Où et à quelle fréquence t’entraînes-tu ? 
Le plafond étant trop bas dans mon club ce qui fait que je touche le plafond, je ne pouvais pas m’y entraîner. Je m’entraîne donc à Cournon d’Auvergne, à 1h45 de Lyon, le mardi soir et le mercredi toute la journée avec Lilian Lavergne. Ensuite je retourne sur Lyon le mercredi soir et jusqu’aux championnats du monde, j’ai pu aussi m’entraîner à côté de Lyon, au club de Sathonay Trampoline avec Franck Pallanche. J’ai également fait quelques allers-retours sur Antibes. Quand il y avait les sélections par exemple, j’y allais une bonne semaine avant à chaque fois, en août j’y étais aussi et je vais partir avec eux en stage également. C’est un peu du mic-mac mais ça m’a quand même bien réussi.

Quels sont tes objectifs désormais ? 
Très honnêtement, là tout de suite maintenant, je ne pourrai pas répondre. À la base, dans ma tête, j’allais jusqu’aux Mondiaux, je ne me projetais pas forcément plus loin, comme depuis le début en fait. Dans cette reprise, j’ai vraiment avancé étape par étape. C’était d’abord je reprends, j’essaie de retrouver mon niveau, ensuite une fois que cette étape est validée, j’essaie de me sélectionner pour les championnats de France, ensuite j’essaie de faire une belle perf aux Frances puis de me sélectionner pour les championnats du monde. J’y suis vraiment allée Step by Step. Mais là, la prochaine étape est de prendre un peu de repos car j’en ai besoin et ensuite on verra. Il y a les coupes du monde qui arrivent début 2024, ensuite les championnats d’Europe, mais on verra. Je vais avancer pas à pas, comme j’ai toujours fait depuis 8 mois.
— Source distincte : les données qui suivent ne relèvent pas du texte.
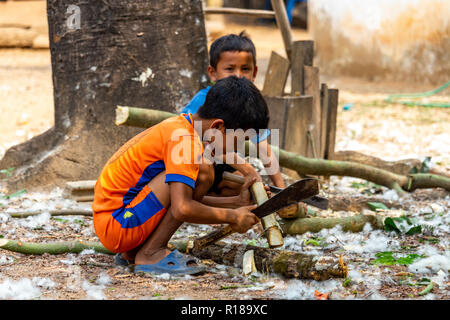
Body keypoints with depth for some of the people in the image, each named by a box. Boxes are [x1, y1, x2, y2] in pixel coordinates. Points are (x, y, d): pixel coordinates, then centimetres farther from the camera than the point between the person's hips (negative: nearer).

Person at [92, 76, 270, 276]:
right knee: (202, 172, -17)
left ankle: (132, 251, 15)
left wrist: (236, 202, 12)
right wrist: (232, 217, -13)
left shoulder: (180, 126, 12)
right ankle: (150, 254, -11)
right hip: (115, 225, -10)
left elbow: (191, 199, 20)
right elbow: (182, 209, -27)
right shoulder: (184, 139, -18)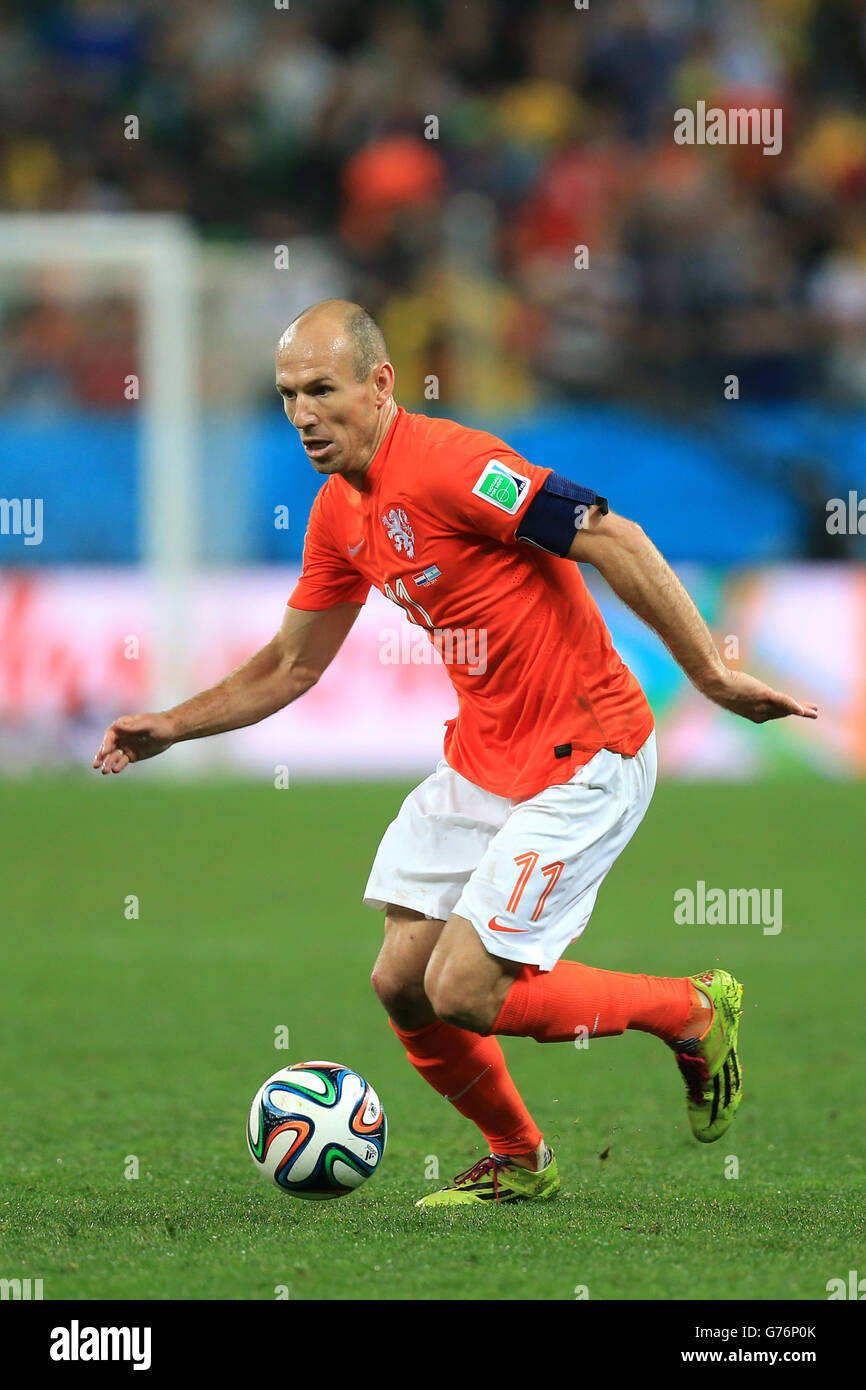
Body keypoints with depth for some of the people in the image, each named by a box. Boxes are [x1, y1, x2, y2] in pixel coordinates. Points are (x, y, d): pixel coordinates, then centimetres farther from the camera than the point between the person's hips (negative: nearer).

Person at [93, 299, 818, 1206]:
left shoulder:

Un peu plus haut, tu parlais des pertes de figure qui t’avaient handicapée pendant l’été, comment t’en es-tu sortie ? 
Ça m’était déjà arrivé en 2017 avant que j’arrête, et là quand j’ai repris, j’ai donc eu un peu d’appréhension sur les figures sur lesquelles j’avais eu des blocages dans le passé mais j’ai tout de même réussi à les débloquer assez facilement, à bien reprendre. J’étais contente. Mais cet été, il y a eu un trop plein de tout, trop de travail, trop de fatigue, et donc à un moment je pense que le cerveau a débranché. Sauf que ça m’a vraiment duré tout l’été, jusqu’aux premières sélectives pour les Mondes. C’était une période très très compliquée. La semaine avant les sélectives, j’en étais arrivée à un stade où je me suis demandée si je n’allais pas faire forfait parce que c’était en train de toucher les autres figures, même celles de base. J’avais peur de tout faire.

Comment as-tu fait pour t’en sortir ?
J’ai pris l’une des meilleures décisions (Rires). J’ai coupé le boulot, j’ai tout arrêté quelques temps pour partir à Antibes. J’ai appelé l’entraineur national et je lui ai demandé si je pouvais venir m’entraîner là bas avant les tests car j’étais en train de perdre pied. Et le fait de changer d’environnement, de ne plus travailler, de ne plus avoir à penser au travail, de ne faire que du trampoline, d’être tranquille et l’esprit apaisé, a permis de débloquer les choses. Le premier jour à Antibes, j’ai refait des bases, des choses tranquilles, et dès le deuxième jour tout allait 100 fois mieux.

Ta charge mentale avait diminué ce qui t’a permis d’avoir l’esprit plus libéré et de te concentrer sur ton sport ?
Je pense que d’avoir fait le focus uniquement sur le trampoline en mettant toutes les chances de mon côté a été particulièrement bénéfique pour moi. C’était ce qu’il fallait faire. Et je l’ai abordée dans le sens où de toute façon ça pouvait pas être pire. Donc je me suis lâchée, je me suis détendue, je me disais de faire ce que je pouvais, sans pression, et de partir dans et état d’esprit là, de lâcher tous les impératifs de la vie quotidienne a été le combo gagnant.